Book Review: Monstress: Volume Two – The Blood by Marjorie Liu and Sana Takeda

Image Description: the book-cover of the graphic-novel Monstress – Volume Two: The Blood. On the right side of the comic is The Great Wave off Kanagawa (with scaly hands reaching through). In the centre of the comic is the main character Maika, holding Kippa (kitsune child – a small child with fox ears and a fox-tail), and a ginger-cat. On the left side of the comic is a large pyramid and columns that belong inside a temple.

Title: Monstress, Volume Two: The Blood (Book #2 of The Monstress Series)
Author and Artist: Majorie Liu (author) and Sana Takeda (artist)
Social Media:
Majorie Liu – Goodreads, Facebook, and Twitter
Sana Takeda – Goodreads
Publisher: Image Comics Inc.
Format and Price: PDF US $12.99 (AU $17.69)
Rating: 4 out of 5

About The Author:
Marjorie Liu is an attorney and NYT Bestselling author of over seventeen novels. Her comic book work includes X-23, Black Widow, Dark Wolverine, and Astonishing X-Men, for which she was nominated for a GLAAD Media Award for outstanding media images of the LGBTQIA+ community. She teaches a course on comic book writing at MIT and lives in Cambridge, MA.

About The Artist:
Sana Takeda is an illustrator and comic book artist who was born in Niigata and now resides in Tokyo, Japan. At the age of twenty, she started out as a 3D CGI designer for SEGA and became a freelance artist when she was twenty-five. She is still an artist, and has worked on such titles such as X-23 and Ms. Marvel for Marvel Comics, and is an illustrator for trading card games in Japan.

About The Book:
Maika Halfwolf is on the run from a coalition of forces determined to control or destroy the powerful Monstrum that lives beneath her skin. But Maika still has a mission of her own: to discover the secrets of her late mother, Moriko. 

In this second volume of Monstress, collecting issues 7-12, Maika’s quest takes her to the pirate-controlled city of Thyria and across the sea to the mysterious Isle of Bones. It is a journey that will force Maika to reevaluate her past, present, and future, and contemplate whether there’s anyone or anything, she can truly trust–including her own body.

General Observation:
~The Plot Thickens: While I thoroughly enjoy this series thus far, the short number of pages inside these volumes leaves little space for plot development, which means the author and the artist have to justify every page. In my view, I suspect this is going to be a series that requires multiple re-readings for all the pieces to come together.

In the previous volume, the ghosts of the Elder Gods are wandering around in this dimension, easily seen by the Arcane. During this volume, the reader finds out a little more about the Elder Gods, how they came to be in this dimension, and small hints of the war between The Ancients and The Elder Gods. Although, given the fact that the reader receives this information via the Bloody Fox, it might not be the most reliable.
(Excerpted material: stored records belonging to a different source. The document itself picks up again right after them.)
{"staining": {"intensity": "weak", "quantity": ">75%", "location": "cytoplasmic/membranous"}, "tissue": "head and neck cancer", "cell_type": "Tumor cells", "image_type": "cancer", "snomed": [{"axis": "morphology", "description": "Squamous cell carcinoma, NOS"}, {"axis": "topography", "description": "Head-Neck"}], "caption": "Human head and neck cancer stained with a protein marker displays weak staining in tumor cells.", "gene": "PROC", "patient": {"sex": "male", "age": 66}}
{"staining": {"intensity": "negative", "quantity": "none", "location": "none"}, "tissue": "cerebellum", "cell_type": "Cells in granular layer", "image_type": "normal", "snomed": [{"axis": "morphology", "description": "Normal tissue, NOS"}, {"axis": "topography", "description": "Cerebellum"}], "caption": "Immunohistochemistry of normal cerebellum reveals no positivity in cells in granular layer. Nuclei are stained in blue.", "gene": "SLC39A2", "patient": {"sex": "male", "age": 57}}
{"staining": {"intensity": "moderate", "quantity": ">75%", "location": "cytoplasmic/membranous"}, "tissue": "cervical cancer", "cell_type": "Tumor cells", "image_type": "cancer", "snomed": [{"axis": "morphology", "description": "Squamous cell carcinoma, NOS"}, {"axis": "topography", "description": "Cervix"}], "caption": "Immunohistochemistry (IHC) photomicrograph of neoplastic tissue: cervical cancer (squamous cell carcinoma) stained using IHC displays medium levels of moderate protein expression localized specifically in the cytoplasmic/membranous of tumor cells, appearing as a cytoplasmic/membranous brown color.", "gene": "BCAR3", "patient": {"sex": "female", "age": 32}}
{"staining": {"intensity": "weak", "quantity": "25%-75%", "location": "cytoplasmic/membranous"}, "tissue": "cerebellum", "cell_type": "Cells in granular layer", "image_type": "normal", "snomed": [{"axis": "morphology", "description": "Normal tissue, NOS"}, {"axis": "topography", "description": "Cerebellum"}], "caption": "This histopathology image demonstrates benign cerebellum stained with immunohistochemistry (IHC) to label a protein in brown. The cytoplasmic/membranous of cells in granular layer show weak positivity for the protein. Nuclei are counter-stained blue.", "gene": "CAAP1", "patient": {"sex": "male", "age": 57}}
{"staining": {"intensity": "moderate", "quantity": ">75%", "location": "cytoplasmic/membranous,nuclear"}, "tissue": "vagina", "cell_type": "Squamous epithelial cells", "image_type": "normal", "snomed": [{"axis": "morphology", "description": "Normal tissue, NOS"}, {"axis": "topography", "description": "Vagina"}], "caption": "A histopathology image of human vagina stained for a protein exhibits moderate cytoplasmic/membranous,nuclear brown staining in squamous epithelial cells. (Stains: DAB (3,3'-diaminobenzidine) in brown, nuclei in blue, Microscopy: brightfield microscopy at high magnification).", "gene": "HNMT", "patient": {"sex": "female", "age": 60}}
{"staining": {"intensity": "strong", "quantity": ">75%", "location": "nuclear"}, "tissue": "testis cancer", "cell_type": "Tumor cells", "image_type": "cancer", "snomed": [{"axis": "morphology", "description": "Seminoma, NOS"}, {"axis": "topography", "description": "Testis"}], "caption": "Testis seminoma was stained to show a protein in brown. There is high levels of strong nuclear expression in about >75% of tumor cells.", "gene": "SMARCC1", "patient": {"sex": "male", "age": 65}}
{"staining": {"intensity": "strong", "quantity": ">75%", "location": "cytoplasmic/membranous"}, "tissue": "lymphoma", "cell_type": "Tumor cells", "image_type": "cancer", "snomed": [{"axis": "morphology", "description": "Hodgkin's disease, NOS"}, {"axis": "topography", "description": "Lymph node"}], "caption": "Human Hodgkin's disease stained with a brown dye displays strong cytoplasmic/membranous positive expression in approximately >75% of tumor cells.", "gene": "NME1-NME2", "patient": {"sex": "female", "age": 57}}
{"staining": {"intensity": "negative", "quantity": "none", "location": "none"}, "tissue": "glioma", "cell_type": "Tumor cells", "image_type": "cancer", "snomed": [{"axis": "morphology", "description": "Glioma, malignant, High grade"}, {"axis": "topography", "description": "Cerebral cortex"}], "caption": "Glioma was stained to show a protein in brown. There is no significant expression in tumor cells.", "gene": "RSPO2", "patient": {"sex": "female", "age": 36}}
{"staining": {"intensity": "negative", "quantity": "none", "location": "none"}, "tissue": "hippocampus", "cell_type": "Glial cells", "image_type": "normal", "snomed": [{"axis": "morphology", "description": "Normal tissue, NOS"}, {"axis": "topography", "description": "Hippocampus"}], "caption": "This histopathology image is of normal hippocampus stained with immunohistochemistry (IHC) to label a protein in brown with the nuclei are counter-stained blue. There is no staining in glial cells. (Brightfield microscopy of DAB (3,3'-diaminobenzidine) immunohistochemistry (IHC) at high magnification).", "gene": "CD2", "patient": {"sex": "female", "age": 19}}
On the plus side, it was good to finally know something about the Elder God lurking inside of Maika, and his connection to the mysterious Shaman Empress. It was also good to finally know something a little more about Maika’s mother Moriko. Let’s just say that Moriko Half-wolf is a very mysterious woman with plenty of enemies and allies. In this volume, the reader gets a small amount of information on the Half-wolf family politics, why Maika doesn’t have any contact with relatives, and how the Dawn Court is involved in all this mess.

~Character Development: It’s great to see Kippa’s personality develop in this volume. Kippa still follows Maika around like a lost puppy, but in this volume, Kippa learns how to swim, she’s quite capable of standing up for herself, and asserting what she wants.

At first, I kind of objected to Maika’s attitude and treatment of Kippa. I get why Maika is the way she is: her mother was killed mysteriously and she was forced to live in horrific conditions inside of slave concentration camp. Poor social skills and a lack of empathy are a given under those conditions.

On the other hand, the reader sees Maika’s flashbacks of her childhood and the sorts of… “lessons” her mother taught her, all with the “good intentions” of making sure Maika survives. To me, it’s clear Moriko loved her daughter, but she doesn’t appear to have a conventional way of showing it. Then again, given how the plot is going, perhaps Moriko suspected Maika’s life would be harder than the average Arcane.

So I guess, in a weird way, it makes sense that Maika has been treating Kippa the same way her mother treated her. Maika wants Kippa to survive even though Maika is the biggest threat to Kippa’s safety. The bonding between the main trio is sweet but concerning.

All in all, an intriguing volume to a complex series that unfortunately raised more questions than it answered, but I guess that’s okay, I assume that it’s all part of the plan. Hopefully, there will be more answers about the Dawn and Dusk Court in volume three (which isn’t out until August).